# [What you have to do]
State how many lines below hold the word "Nuevo". Give that number and no other text.

# [Provided information]

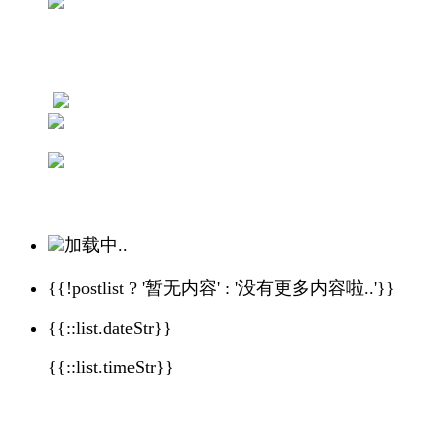
加载中..
{{!postlist ? '暂无内容' : '没有更多内容啦..'}}
{{::list.dateStr}}
{{::list.timeStr}}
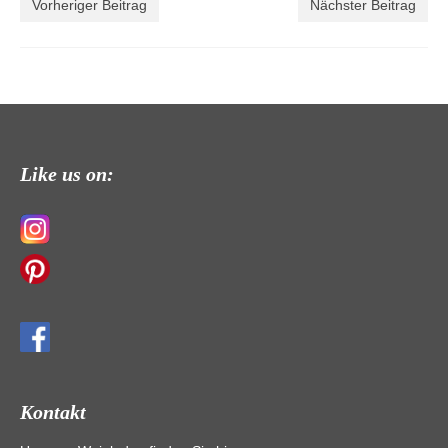
Vorheriger Beitrag
Nächster Beitrag
Like us on:
Kontakt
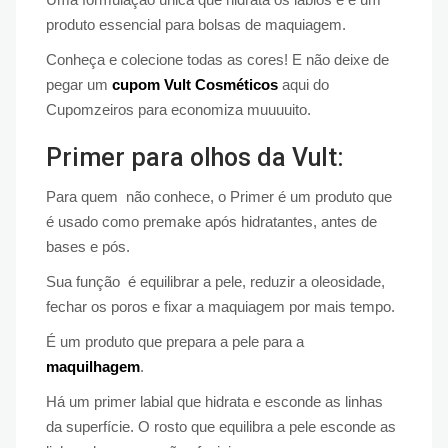
produto essencial para bolsas de maquiagem.
Conheça e colecione todas as cores! E não deixe de
pegar um
cupom Vult Cosméticos
aqui do
Cupomzeiros para economiza muuuuito.
Primer para olhos da Vult:
Para quem não conhece, o Primer é um produto que
é usado como premake após hidratantes, antes de
bases e pós.
Sua função é equilibrar a pele, reduzir a oleosidade,
fechar os poros e fixar a maquiagem por mais tempo.
É um produto que prepara a pele para a
maquilhagem
.
Há um primer labial que hidrata e esconde as linhas
da superfície. O rosto que equilibra a pele esconde as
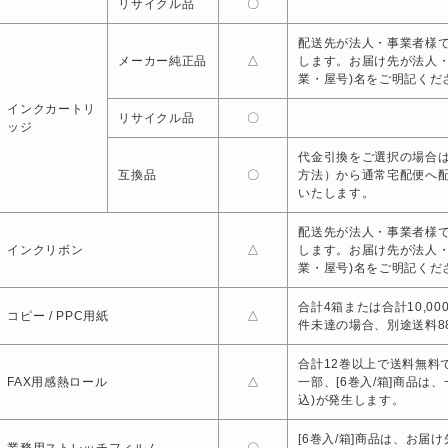
リサイクル品
〇
配送先が法人・事業者様で
メーカー純正品
△
します。お届け先が法人
業・屋号)名をご明記くだ
インクカートリ
リサイクル品
〇
ッジ
代金引換をご選択の場合は
互換品
〇
方法）から通常宅配便へ
いたします。
配送先が法人・事業者様で
インクリボン
△
します。お届け先が法人
業・屋号)名をご明記くだ
合計4箱または合計10,0
コピー / PPC用紙
△
件未達の場合、別途送料88
合計12巻以上で送料無料で
FAX用感熱ロール
△
一部、[6巻入/箱]商品は
込)が発生します。
[6巻入/箱]商品は、お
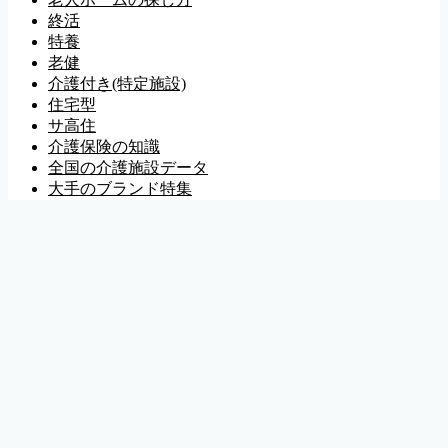
終活
特養
老健
介護付き(特定施設)
住宅型
サ高住
介護保険の知識
全国の介護施設データ
大手のブランド特集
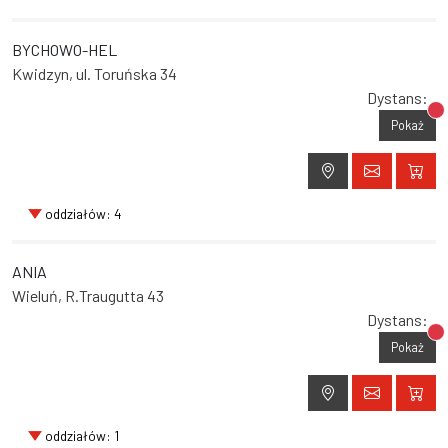
BYCHOWO-HEL
Kwidzyn, ul. Toruńska 34
Dystans:
Br
Pokaż
oddziałów: 4
ANIA
Wieluń, R.Traugutta 43
Dystans:
Br
Pokaż
oddziałów: 1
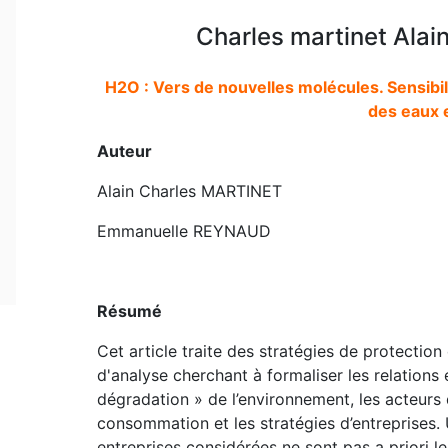
Charles martinet Ala
H2O : Vers de nouvelles molécules. Sensibili
des eaux e
Auteur
Alain Charles MARTINET
Emmanuelle REYNAUD
Résumé
Cet article traite des stratégies de protection
d'analyse cherchant à formaliser les relations 
dégradation » de l’environnement, les acteurs
consommation et les stratégies d’entreprises. U
entreprises considérées ne sont pas a priori le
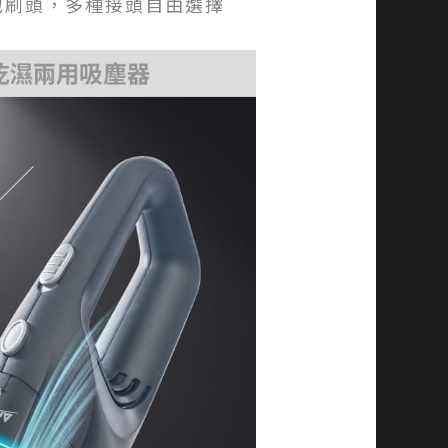
地刷頭，多種接頭自由選擇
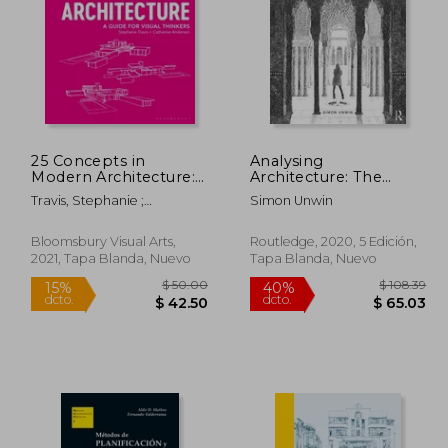
25 Concepts in
Analysing
 211.39
$ 90.19
Modern Architecture:
Architecture: The
45%
45%
A Guide for Visual
Universal Language of
dcto.
dcto.
16.26
$ 49.60
Travis, Stephanie ;
Simon Unwin
Thinkers (en Inglés)
Place-Making
Anderson, Catherine
(Analysing
Architecture Nots) (en
Bloomsbury Visual Arts,
Routledge, 2020, 5 Edición,
Inglés)
2021, Tapa Blanda, Nuevo
Tapa Blanda, Nuevo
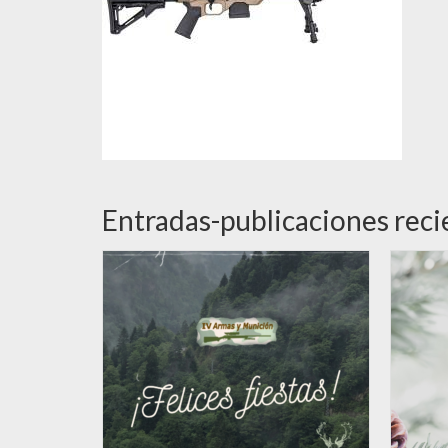
Entradas-publicaciones reci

# [Result of this task]
2